My particular interest is in bird painters and I found an enchanting little Thorburn in the back of the gallery, featuring ducks. I note from the website that they have number of distinguished bird painters in their collection.   I am personally interested in Harry Bright, a 19th century illustrator whose bird paintings I have collected for several years.   In my view, he is as good as Thorburn where the subject is similar, in some respects better, but I am not aware he ever took an interest in sporting subjects.   It is in this respect of course that Thorburn so engaged his English public and his popularity has still not waned.

Mallard – Archibald Thorburn (1932)

Aylmer Tryon was as active in his sporting life as he was in his chosen profession and I believe he was responsible for the group who inaugurated the English interest in the River Hofsa in Iceland.

I once spent a very happy week there with friends in the late summer.   The river was as seductive as are all rivers, but allied to the flat landscape, the breadth of the sky and the birds, so unused to human presence that they lacked any fear, I found something very special about Iceland.   And we did catch fish!

The ducks remain in their gallery – Thorburn’s popularity has become exceedingly expensive, but it was a lovely party.

Jacqueline Duncan, Dean

Gluck; A Fascinating Artist No Longer Forgotten

This week saw the opening of an exhibition at the Fine Art Society, devoted to three women artists, one of them Gluck.

I went especially to see Gluck’s paintings which I have long admired – indeed we once had one in the family and to my eternal regret it was sold.   She was an extraordinary woman, with a wondrously classical profile belied by her tiny figure – she was only 5’2” tall, dressed elegantly like a man, and when I visited her studio was living with her partner Edith Head.   Edith was no taller than Gluck, with hazel curls, and a sweetness of manner that indicated, on brief acquaintance, a softer and perhaps less demanding  personality.

Gluck; Lilies, c. 1932-6

Gluck’s landscapes were challenging and I have always thought most successful,  her still lives concise and jewel brilliant.   The large Arum Lilies was painted for a client of Syrie Maugham and framed in a design of Gluck’s own which she took the rouble to patent, perhaps an interesting comment on her attitude to her art and her possessive attitude to it.    All the Glucks in the Exhibition are in private collections, with a waiting list of buyers should any come onto the market.   Ours was not there, sold some years ago for £3,000 at Christies.   It was originally purchased at the Gluck Exhibition in the thirties by horologist Courtenay Ilbert, the  only modern art work he ever bought, and like all the other owners he was devoted to it.   When he died Gluck rang up to ask if she could have it back!

Gluck’s world was the circle of Syrie Maugham, Oliver Hill and so many other luminaries of the thirties for whom she painted and with whom she collaborated.

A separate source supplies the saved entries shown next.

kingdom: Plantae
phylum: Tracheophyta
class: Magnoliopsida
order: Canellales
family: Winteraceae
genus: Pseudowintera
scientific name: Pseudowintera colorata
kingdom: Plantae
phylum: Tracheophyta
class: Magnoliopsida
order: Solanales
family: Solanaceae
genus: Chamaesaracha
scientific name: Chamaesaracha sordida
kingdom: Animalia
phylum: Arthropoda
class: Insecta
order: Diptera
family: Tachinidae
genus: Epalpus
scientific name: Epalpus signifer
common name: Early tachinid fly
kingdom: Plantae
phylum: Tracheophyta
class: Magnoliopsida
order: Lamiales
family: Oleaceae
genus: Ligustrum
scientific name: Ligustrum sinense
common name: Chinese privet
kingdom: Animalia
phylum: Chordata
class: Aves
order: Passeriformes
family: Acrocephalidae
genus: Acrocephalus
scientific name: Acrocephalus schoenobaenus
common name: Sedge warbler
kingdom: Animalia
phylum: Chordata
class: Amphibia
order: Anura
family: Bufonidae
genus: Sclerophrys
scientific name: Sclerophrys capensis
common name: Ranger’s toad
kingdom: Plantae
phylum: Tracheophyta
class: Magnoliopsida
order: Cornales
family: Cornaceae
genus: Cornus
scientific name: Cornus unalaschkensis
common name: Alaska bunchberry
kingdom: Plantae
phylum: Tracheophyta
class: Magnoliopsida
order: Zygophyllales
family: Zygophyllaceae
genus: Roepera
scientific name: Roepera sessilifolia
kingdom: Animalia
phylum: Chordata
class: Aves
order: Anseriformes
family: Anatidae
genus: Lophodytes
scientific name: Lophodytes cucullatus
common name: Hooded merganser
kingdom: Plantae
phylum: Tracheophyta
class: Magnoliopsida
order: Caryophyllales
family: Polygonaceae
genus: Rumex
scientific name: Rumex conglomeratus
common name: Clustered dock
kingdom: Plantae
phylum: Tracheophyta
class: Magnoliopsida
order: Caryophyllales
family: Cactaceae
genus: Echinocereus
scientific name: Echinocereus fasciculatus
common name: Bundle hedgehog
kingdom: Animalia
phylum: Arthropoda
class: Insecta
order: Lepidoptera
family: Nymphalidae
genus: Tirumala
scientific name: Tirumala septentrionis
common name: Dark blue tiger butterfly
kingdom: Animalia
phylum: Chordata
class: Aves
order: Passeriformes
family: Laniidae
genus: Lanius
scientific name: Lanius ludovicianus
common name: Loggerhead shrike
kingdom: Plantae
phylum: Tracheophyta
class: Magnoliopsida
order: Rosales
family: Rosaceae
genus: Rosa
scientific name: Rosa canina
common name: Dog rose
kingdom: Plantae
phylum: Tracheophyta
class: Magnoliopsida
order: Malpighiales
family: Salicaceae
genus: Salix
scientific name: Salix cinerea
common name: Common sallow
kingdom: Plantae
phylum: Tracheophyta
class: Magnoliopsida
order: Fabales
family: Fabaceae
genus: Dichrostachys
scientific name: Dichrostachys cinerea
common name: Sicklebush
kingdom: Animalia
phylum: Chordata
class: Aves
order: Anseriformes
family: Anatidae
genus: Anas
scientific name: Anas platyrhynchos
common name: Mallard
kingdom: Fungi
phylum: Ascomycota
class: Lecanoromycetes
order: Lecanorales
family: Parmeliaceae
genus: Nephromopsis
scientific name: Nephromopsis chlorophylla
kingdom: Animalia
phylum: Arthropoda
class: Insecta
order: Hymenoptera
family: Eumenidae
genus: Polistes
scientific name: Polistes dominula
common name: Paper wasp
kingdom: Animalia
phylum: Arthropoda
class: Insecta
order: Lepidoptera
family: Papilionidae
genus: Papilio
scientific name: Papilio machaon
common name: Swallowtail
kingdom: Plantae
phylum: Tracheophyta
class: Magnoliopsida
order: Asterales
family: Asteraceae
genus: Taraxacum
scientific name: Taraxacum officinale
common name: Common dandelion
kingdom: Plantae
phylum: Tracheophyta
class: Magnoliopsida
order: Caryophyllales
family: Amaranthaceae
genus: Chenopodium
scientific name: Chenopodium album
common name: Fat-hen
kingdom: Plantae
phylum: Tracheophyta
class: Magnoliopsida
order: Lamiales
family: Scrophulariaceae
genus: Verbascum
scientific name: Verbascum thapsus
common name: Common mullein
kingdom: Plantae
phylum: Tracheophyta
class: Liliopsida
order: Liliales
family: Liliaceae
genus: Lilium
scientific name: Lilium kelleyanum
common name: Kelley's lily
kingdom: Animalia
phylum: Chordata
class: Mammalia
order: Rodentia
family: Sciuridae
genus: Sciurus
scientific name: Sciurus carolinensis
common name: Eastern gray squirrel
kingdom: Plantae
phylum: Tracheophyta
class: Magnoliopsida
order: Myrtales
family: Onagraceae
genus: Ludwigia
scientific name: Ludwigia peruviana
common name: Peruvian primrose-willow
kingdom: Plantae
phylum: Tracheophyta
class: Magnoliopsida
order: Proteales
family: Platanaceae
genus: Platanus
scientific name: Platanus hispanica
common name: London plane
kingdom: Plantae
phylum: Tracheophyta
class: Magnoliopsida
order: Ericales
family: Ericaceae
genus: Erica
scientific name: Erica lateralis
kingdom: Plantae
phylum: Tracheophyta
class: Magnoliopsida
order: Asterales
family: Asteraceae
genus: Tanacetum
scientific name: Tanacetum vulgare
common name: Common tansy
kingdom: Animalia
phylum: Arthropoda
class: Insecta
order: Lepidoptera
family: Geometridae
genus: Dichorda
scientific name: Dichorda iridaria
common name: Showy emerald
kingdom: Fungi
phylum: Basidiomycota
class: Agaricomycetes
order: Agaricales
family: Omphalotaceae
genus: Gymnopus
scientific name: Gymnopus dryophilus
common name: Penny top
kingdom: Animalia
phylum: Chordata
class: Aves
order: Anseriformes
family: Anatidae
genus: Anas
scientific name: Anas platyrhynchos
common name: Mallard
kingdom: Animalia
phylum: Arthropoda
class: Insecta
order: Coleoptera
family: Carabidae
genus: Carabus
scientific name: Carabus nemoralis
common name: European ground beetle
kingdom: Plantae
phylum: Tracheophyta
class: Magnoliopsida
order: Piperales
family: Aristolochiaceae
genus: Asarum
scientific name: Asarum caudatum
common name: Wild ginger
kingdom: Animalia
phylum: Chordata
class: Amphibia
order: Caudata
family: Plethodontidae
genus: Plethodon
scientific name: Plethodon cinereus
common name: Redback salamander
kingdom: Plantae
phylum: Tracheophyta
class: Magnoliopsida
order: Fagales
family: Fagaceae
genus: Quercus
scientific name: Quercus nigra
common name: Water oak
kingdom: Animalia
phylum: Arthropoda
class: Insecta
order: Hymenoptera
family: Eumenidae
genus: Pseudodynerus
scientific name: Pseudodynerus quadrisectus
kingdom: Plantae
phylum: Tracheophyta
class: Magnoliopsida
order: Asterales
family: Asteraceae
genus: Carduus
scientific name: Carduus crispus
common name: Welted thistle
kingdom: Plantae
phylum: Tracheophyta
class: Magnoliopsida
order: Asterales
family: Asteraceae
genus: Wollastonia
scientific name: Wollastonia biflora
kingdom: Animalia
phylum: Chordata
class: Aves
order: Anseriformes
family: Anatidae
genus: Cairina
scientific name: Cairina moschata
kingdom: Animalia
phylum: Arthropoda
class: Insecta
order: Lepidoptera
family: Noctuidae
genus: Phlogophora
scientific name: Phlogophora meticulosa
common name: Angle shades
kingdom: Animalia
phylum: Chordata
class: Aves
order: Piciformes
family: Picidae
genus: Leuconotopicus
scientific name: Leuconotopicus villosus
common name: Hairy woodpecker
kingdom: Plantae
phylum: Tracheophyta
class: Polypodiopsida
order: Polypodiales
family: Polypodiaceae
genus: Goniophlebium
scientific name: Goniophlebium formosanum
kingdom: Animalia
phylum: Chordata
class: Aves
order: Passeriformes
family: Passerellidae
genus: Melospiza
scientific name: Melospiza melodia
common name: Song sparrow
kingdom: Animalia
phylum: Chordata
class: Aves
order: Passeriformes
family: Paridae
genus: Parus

WW2 caused a dramatic slippage in art and fashion and her achievements, like those  of her contemporaries, seem to have been quite overlooked in the rage for French and American painters.   Further, the break-up of so many English Mansions and their collections put a treasury of popular 18th century works on the market which became closely linked to the English Style and the ubiquitous Colefax and Fowler influence.   Thus the elegant designs of the artists and designers of the inter war era sank out of fashion, but as in all matters of design, only temporarily

I was delighted to see this incredibly talented woman’s work revived and re-assessed, even though this higher profile will make her paintings even more difficult to obtain.